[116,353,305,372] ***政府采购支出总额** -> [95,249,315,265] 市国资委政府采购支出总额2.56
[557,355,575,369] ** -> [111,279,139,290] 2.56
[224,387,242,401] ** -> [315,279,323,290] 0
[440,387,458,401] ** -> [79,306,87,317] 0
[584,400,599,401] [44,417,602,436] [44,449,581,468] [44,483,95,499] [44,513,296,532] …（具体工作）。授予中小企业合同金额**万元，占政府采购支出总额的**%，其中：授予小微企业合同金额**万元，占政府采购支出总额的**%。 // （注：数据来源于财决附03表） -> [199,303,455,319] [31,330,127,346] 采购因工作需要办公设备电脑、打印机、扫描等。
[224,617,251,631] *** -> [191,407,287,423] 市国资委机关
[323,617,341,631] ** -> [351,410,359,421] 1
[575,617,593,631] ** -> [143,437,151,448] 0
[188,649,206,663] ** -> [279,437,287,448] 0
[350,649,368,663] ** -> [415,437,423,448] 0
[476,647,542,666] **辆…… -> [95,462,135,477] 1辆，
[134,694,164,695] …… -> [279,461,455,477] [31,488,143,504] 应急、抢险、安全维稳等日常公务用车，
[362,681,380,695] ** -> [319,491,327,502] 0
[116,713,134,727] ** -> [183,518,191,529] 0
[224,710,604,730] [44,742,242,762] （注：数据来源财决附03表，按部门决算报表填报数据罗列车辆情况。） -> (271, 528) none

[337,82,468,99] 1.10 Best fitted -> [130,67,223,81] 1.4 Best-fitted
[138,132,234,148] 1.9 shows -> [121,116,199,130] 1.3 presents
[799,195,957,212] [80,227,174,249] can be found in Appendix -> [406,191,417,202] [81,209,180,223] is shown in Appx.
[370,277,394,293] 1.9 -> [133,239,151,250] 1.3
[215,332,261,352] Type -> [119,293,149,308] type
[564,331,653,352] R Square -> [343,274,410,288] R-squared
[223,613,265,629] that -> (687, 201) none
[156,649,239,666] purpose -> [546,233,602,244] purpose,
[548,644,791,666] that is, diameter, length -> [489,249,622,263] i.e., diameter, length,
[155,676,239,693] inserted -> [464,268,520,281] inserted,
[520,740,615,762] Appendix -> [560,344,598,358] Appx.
...
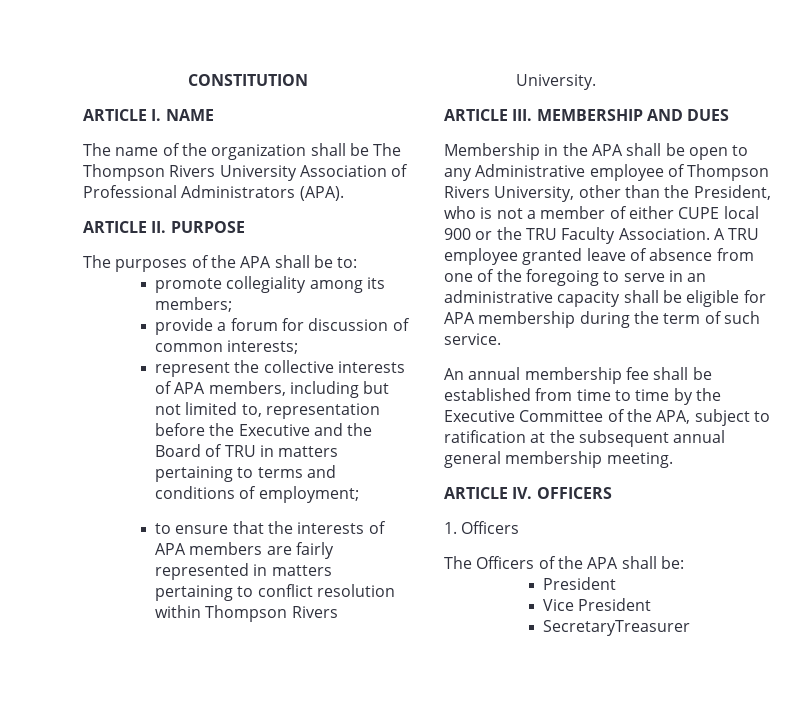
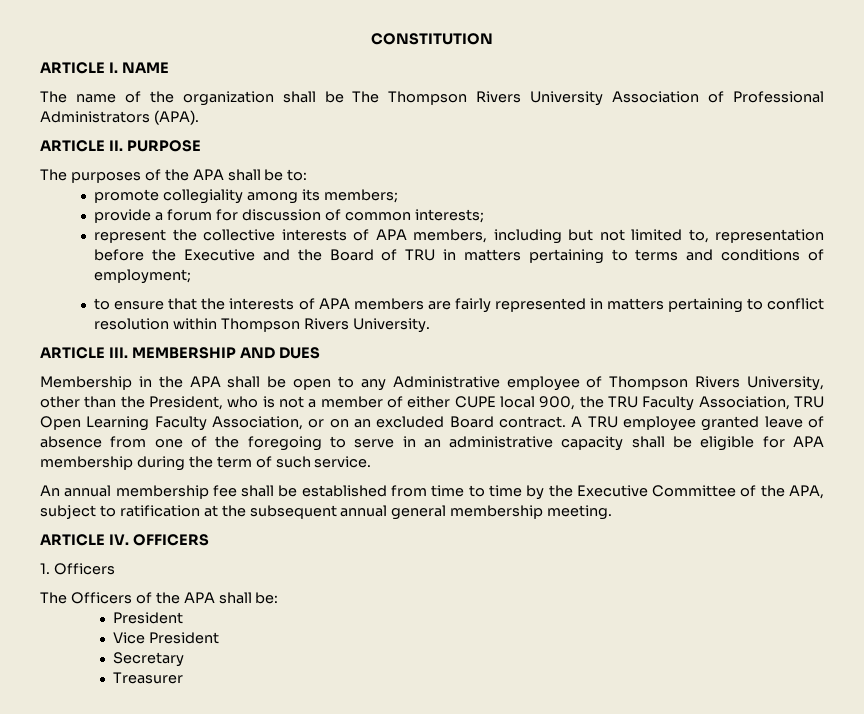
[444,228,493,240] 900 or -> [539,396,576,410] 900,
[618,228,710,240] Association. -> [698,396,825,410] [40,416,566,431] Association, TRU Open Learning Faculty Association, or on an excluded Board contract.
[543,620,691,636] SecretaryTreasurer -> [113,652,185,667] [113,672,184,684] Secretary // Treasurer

ASSIGNED TASK:
Write down again, exactly as given, only the lines above that fall from the line with "[362,681,380,695] ** -> [319,491,327,502] 0" to the line with "[548,644,791,666] that is, diameter, length", inclusive.

EXERCISE ANSWER:
[362,681,380,695] ** -> [319,491,327,502] 0
[116,713,134,727] ** -> [183,518,191,529] 0
[224,710,604,730] [44,742,242,762] （注：数据来源财决附03表，按部门决算报表填报数据罗列车辆情况。） -> (271, 528) none

[337,82,468,99] 1.10 Best fitted -> [130,67,223,81] 1.4 Best-fitted
[138,132,234,148] 1.9 shows -> [121,116,199,130] 1.3 presents
[799,195,957,212] [80,227,174,249] can be found in Appendix -> [406,191,417,202] [81,209,180,223] is shown in Appx.
[370,277,394,293] 1.9 -> [133,239,151,250] 1.3
[215,332,261,352] Type -> [119,293,149,308] type
[564,331,653,352] R Square -> [343,274,410,288] R-squared
[223,613,265,629] that -> (687, 201) none
[156,649,239,666] purpose -> [546,233,602,244] purpose,
[548,644,791,666] that is, diameter, length -> [489,249,622,263] i.e., diameter, length,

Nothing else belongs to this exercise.